::: TEXT SEGMENT :::
Factors influencing the level of circulating procoagulant microparticles in acute pulmonary embolism

Cardiology Department, Saint-Antoine University and Medical School, Assistance Publique-Hôpitaux de Paris, université Pierre-et-Marie-Curie, 75571 Paris cedex 12, France.
Archives of cardiovascular diseases (Impact Factor: 1.84). 06/2010; 103(6-7):394-403. DOI: 10.1016/j.acvd.2010.06.005
Source: PubMed


Flow cytometry has shown levels of platelet-derived microparticles (PMPs) and endothelial-derived microparticles (EMPs) to be elevated in deep-vein thrombosis. Cardiovascular risk factors can also contribute to hypercoagulability due to circulating procoagulant microparticles (CPMPs).
To investigate in a case-control study the respective contribution of pulmonary embolism and cardiovascular risk factors to the level of hypercoagulability due to CPMPs.
CPMP, PMP and EMP levels were measured in 45 consecutive patients (age 67.9 +/- 11.6 years; 66.7% men) admitted to an intensive care unit for acute pulmonary embolism (APE), 45 healthy control subjects with no history of venous thromboembolism or vascular risk factors (Controls(noCVRFs)), and 45 patients with cardiovascular risk factors (Controls(CVRFs)). APE was diagnosed by spiral computed tomography or scintigraphy. CPMP levels were assessed using a prothrombinase assay on platelet-depleted plasma (results expressed as nmol/L equivalent).
::: DATASET CONTENT :::
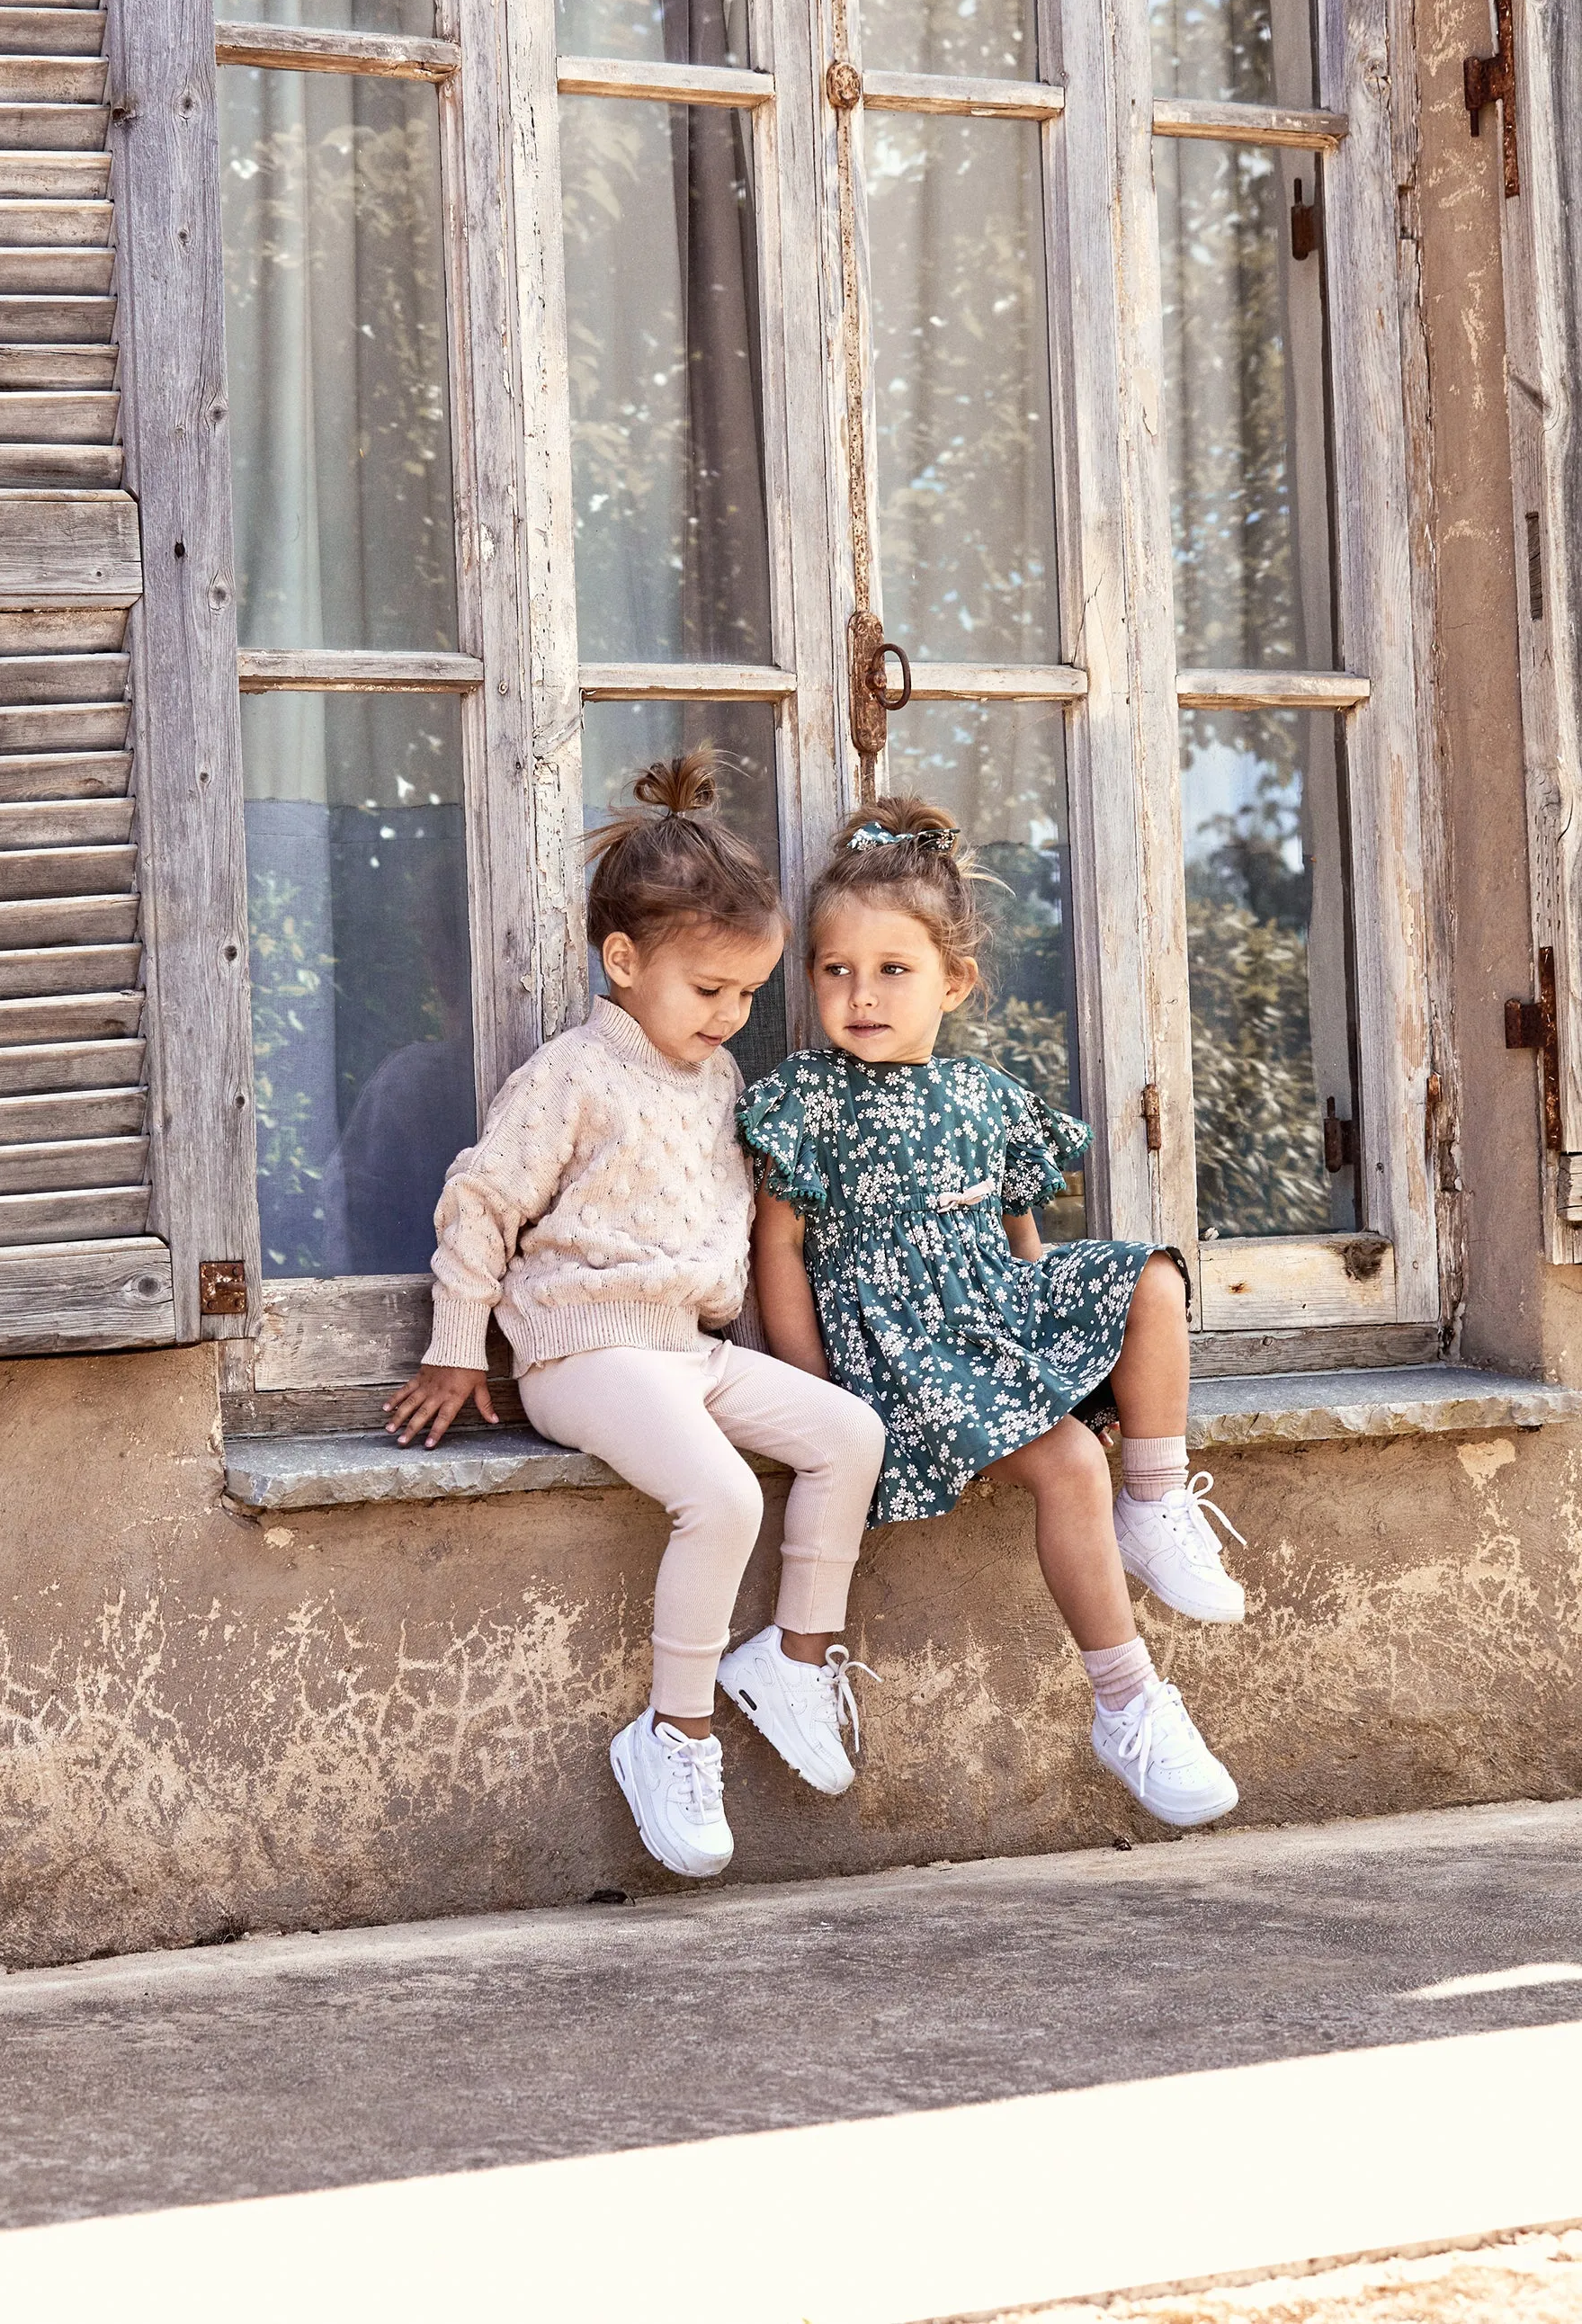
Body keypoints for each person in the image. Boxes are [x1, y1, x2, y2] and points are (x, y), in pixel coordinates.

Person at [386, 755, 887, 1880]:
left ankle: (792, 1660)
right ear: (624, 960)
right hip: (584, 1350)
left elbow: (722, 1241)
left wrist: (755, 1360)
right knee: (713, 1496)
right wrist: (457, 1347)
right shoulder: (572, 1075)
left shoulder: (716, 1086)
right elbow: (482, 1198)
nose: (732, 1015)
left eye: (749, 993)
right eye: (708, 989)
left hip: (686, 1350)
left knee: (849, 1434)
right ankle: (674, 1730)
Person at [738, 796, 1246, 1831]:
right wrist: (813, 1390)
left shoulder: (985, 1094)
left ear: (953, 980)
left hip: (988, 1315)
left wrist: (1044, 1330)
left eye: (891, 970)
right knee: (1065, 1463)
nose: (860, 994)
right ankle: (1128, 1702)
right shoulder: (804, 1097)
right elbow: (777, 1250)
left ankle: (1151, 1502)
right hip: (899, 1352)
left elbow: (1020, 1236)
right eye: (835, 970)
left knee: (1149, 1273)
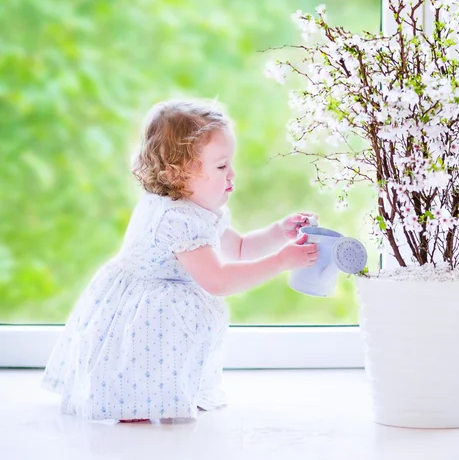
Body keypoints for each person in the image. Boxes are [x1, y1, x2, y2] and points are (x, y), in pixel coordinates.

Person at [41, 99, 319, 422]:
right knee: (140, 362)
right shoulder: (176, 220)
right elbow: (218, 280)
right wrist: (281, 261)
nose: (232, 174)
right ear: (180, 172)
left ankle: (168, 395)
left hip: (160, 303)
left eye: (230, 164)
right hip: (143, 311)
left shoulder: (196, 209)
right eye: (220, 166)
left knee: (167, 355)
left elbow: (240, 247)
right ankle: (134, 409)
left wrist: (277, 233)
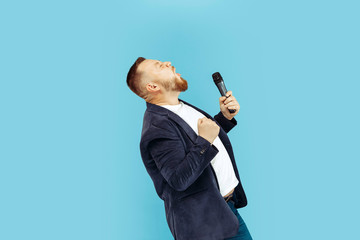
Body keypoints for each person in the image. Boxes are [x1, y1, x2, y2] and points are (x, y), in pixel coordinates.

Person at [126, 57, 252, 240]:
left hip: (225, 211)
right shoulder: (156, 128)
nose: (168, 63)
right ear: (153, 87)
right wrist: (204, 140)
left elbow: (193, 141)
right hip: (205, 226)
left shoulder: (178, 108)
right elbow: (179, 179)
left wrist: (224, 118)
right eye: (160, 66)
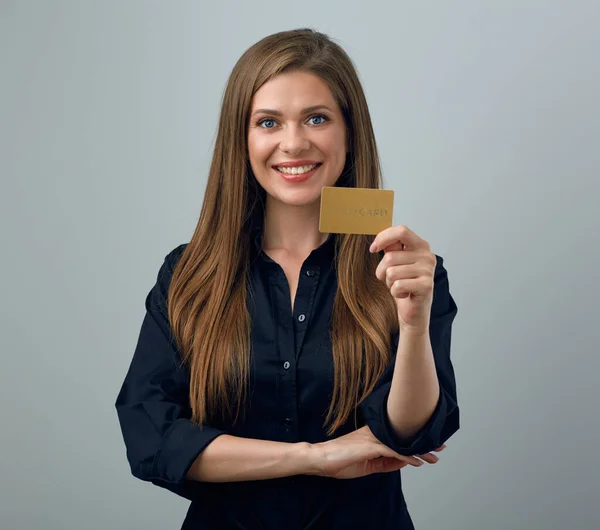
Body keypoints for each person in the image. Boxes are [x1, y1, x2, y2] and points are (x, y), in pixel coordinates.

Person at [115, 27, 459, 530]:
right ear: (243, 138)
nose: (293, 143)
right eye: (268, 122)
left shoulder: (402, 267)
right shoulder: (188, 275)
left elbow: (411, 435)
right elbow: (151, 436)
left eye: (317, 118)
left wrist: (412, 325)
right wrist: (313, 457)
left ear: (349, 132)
:::
WORK TO COMPLETE =>
• A. Name the three groups of 45 subjects each in which the pulmonary embolism abstract measured microparticle levels.
• B. Translate this sentence from the pulmonary embolism abstract into French: "APE was diagnosed by spiral computed tomography or scintigraphy."
The rows above come from a separate source unrelated to the pulmonary embolism abstract.

ANSWERS TO THIS EXERCISE =>
• A.
- Consecutive patients admitted to an intensive care unit for acute pulmonary embolism (APE)
- Healthy control subjects with no history of venous thromboembolism or vascular risk factors (Controls(noCVRFs))
- Patients with cardiovascular risk factors (Controls(CVRFs))

• B. L'APE a été diagnostiquée par tomodensitométrie hélicoïdale ou par scintigraphie.